Dataset records:

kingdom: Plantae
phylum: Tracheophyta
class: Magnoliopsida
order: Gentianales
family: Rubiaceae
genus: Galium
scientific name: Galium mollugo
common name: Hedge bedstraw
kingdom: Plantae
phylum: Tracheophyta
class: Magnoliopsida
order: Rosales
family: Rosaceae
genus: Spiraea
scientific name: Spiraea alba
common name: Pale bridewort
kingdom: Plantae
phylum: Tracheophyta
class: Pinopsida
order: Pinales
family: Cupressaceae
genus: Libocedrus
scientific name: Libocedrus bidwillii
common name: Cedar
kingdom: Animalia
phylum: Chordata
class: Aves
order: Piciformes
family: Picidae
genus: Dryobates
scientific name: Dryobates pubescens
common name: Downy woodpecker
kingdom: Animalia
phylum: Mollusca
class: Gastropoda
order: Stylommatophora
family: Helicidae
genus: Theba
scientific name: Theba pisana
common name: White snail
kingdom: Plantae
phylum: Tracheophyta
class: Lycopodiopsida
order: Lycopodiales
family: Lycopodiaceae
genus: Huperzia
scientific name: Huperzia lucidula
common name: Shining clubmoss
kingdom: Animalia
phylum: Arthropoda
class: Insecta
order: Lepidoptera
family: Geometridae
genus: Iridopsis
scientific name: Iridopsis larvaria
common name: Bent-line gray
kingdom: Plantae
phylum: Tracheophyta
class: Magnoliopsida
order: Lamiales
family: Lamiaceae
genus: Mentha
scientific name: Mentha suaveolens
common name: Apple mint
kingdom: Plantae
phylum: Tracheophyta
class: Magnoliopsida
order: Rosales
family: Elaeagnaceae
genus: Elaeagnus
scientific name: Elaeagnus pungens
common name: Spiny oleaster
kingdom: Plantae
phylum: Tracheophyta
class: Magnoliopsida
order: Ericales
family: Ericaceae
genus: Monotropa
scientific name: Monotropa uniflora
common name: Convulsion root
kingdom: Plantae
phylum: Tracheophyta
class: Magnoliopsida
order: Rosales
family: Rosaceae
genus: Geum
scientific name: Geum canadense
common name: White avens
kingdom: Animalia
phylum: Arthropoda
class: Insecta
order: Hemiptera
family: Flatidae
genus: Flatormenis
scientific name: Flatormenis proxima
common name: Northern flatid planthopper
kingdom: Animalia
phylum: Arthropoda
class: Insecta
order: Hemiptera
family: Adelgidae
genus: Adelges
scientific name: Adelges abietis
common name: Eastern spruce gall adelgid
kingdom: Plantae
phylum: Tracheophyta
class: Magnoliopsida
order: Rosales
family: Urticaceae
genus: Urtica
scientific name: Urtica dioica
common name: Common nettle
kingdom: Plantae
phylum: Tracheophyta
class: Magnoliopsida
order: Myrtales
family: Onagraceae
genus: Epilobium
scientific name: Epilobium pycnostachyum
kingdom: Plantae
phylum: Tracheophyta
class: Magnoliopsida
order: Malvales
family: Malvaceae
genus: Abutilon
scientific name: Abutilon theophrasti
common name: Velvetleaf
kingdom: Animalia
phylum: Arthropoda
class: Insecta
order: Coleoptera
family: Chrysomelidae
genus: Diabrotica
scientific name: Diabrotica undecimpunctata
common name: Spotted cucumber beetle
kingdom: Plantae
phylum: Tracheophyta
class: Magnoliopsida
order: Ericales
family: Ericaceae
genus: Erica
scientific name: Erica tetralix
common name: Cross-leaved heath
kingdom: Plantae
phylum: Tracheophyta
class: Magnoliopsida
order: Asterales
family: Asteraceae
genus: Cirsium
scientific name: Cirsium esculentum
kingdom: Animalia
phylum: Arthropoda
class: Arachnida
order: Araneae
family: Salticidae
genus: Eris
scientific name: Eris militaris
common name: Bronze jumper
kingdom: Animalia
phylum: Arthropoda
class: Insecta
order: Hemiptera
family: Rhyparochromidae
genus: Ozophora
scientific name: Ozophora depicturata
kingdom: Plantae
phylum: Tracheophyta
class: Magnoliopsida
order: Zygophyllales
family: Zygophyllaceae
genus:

(Task to carry out) Render the stretch of records from the start through the line containing "family: Flatidae" as a two-column CSV with the columns field and value. Give one row per entry, with its text under field and its answer under value, each in its own quoted field and with line breaks replaced by spaces.

(Reply)
field,value
"kingdom:","Plantae"
"phylum:","Tracheophyta"
"class:","Magnoliopsida"
"order:","Gentianales"
"family:","Rubiaceae"
"genus:","Galium"
"scientific name:","Galium mollugo"
"common name:","Hedge bedstraw"
"kingdom:","Plantae"
"phylum:","Tracheophyta"
"class:","Magnoliopsida"
"order:","Rosales"
"family:","Rosaceae"
"genus:","Spiraea"
"scientific name:","Spiraea alba"
"common name:","Pale bridewort"
"kingdom:","Plantae"
"phylum:","Tracheophyta"
"class:","Pinopsida"
"order:","Pinales"
"family:","Cupressaceae"
"genus:","Libocedrus"
"scientific name:","Libocedrus bidwillii"
"common name:","Cedar"
"kingdom:","Animalia"
"phylum:","Chordata"
"class:","Aves"
"order:","Piciformes"
"family:","Picidae"
"genus:","Dryobates"
"scientific name:","Dryobates pubescens"
"common name:","Downy woodpecker"
"kingdom:","Animalia"
"phylum:","Mollusca"
"class:","Gastropoda"
"order:","Stylommatophora"
"family:","Helicidae"
"genus:","Theba"
"scientific name:","Theba pisana"
"common name:","White snail"
"kingdom:","Plantae"
"phylum:","Tracheophyta"
"class:","Lycopodiopsida"
"order:","Lycopodiales"
"family:","Lycopodiaceae"
"genus:","Huperzia"
"scientific name:","Huperzia lucidula"
"common name:","Shining clubmoss"
"kingdom:","Animalia"
"phylum:","Arthropoda"
"class:","Insecta"
"order:","Lepidoptera"
"family:","Geometridae"
"genus:","Iridopsis"
"scientific name:","Iridopsis larvaria"
"common name:","Bent-line gray"
"kingdom:","Plantae"
"phylum:","Tracheophyta"
"class:","Magnoliopsida"
"order:","Lamiales"
"family:","Lamiaceae"
"genus:","Mentha"
"scientific name:","Mentha suaveolens"
"common name:","Apple mint"
"kingdom:","Plantae"
"phylum:","Tracheophyta"
"class:","Magnoliopsida"
"order:","Rosales"
"family:","Elaeagnaceae"
"genus:","Elaeagnus"
"scientific name:","Elaeagnus pungens"
"common name:","Spiny oleaster"
"kingdom:","Plantae"
"phylum:","Tracheophyta"
"class:","Magnoliopsida"
"order:","Ericales"
"family:","Ericaceae"
"genus:","Monotropa"
"scientific name:","Monotropa uniflora"
"common name:","Convulsion root"
"kingdom:","Plantae"
"phylum:","Tracheophyta"
"class:","Magnoliopsida"
"order:","Rosales"
"family:","Rosaceae"
"genus:","Geum"
"scientific name:","Geum canadense"
"common name:","White avens"
"kingdom:","Animalia"
"phylum:","Arthropoda"
"class:","Insecta"
"order:","Hemiptera"
"family:","Flatidae"